According to mythology, Prometheus stole fire from the gods and brought it down to earth to benefit mankind. Essentially he brought down a gift that can cook our food, heat our homes, and give us light. Human progress probably would not have been possible without it. But the very same gift is also capable of destroying everything progress creates. If we misuse the gift whether in cooking or in heating, it can lead to disastrous results.
Slides for adults
When I opened up a brokerage account earlier this year, I was prompted to pick between a cash account or a margin account. The former was a straightforward option but the latter required some researching. I needed to know exactly how that was different from normal accounts and what the rewards and drawbacks were.
It turns out that margin accounts are a lot like fire from the heavens.
Slides can be fun
If, as an investor, you crave adrenaline, then margin accounts are a good fit. Margin accounts allow you to borrow money from your broker to purchases securities that would otherwise be unaffordable. If shares of ABC were selling for 100 dollars a share, margin accounts allow you to purchase these for 50 dollars out of your own money and have the brokerage pay the rest. If ABC goes up in price to 150 a share and you sell it, you pay the brokerage back the 50 dollars a share they loaned to you (plus fees for loaning you money) but you get to keep how ever many dollars are left out of every share.
So you get to afford securities that would otherwise be out of reach and possibly profit from them handsomely.

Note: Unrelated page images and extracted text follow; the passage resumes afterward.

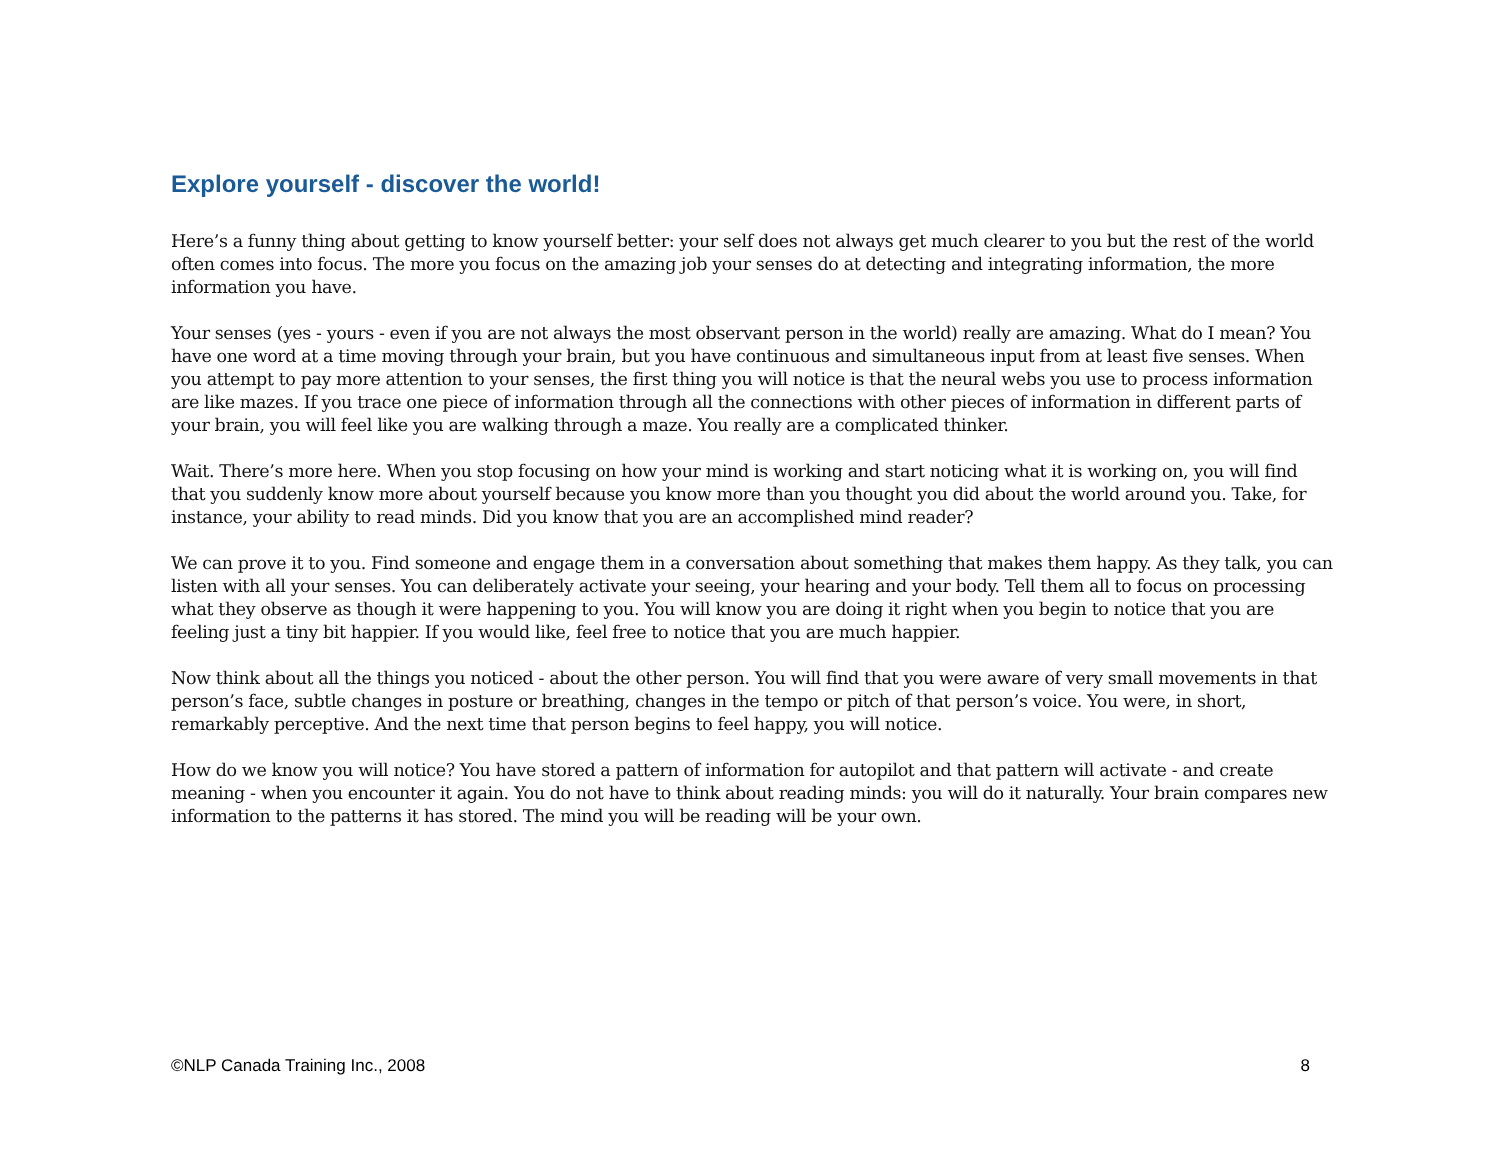Explore yourself - discover the world!
Here’s a funny thing about getting to know yourself better: your self does not always get much clearer to you but the rest of the world often comes into focus. The more you focus on the amazing job your senses do at detecting and integrating information, the more information you have.
Your senses (yes - yours - even if you are not always the most observant person in the world) really are amazing. What do I mean? You have one word at a time moving through your brain, but you have continuous and simultaneous input from at least five senses. When you attempt to pay more attention to your senses, the first thing you will notice is that the neural webs you use to process information are like mazes. If you trace one piece of information through all the connections with other pieces of information in different parts of your brain, you will feel like you are walking through a maze. You really are a complicated thinker.
Wait. There’s more here. When you stop focusing on how your mind is working and start noticing what it is working on, you will find that you suddenly know more about yourself because you know more than you thought you did about the world around you. Take, for instance, your ability to read minds. Did you know that you are an accomplished mind reader?
We can prove it to you. Find someone and engage them in a conversation about something that makes them happy. As they talk, you can listen with all your senses. You can deliberately activate your seeing, your hearing and your body. Tell them all to focus on processing what they observe as though it were happening to you. You will know you are doing it right when you begin to notice that you are feeling just a tiny bit happier. If you would like, feel free to notice that you are much happier.
Now think about all the things you noticed - about the other person. You will find that you were aware of very small movements in that person’s face, subtle changes in posture or breathing, changes in the tempo or pitch of that person’s voice. You were, in short, remarkably perceptive. And the next time that person begins to feel happy, you will notice.
How do we know you will notice? You have stored a pattern of information for autopilot and that pattern will activate - and create meaning - when you encounter it again. You do not have to think about reading minds: you will do it naturally. Your brain compares new information to the patterns it has stored. The mind you will be reading will be your own.
©NLP Canada Training Inc., 2008 8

Going down and down and down
But if ABC goes down to 25 dollars a share, you still have to pay the brokerage the 50 dollars you originally borrowed, even though the securities are now worth less than what you invested. This is the biggest risk when it comes to margin accounts. It is possible to lose more than what you invest. Even with triple leveraged ETFs, you do not risk as much as with these type of accounts.
Once you start losing money, it becomes hard to go back up to the top of the slide since you cannot wait for ABC to go back to $100. Based on the agreement (usually a signed contract) you have with your brokerage, they can sell your securities if they see that the total amount you have left will not be able to cover the loans you borrowed from them. They are just making sure that they get their money back.
More than just fun and games
Margin accounts can have very satisfying results or it can be your worst nightmare. It can bring light and progress but it can also drop you at the bottom so before choosing this type of account, please make sure that all the risks and rewards are weighed accordingly.
Do you own a margin account? How risky is it really?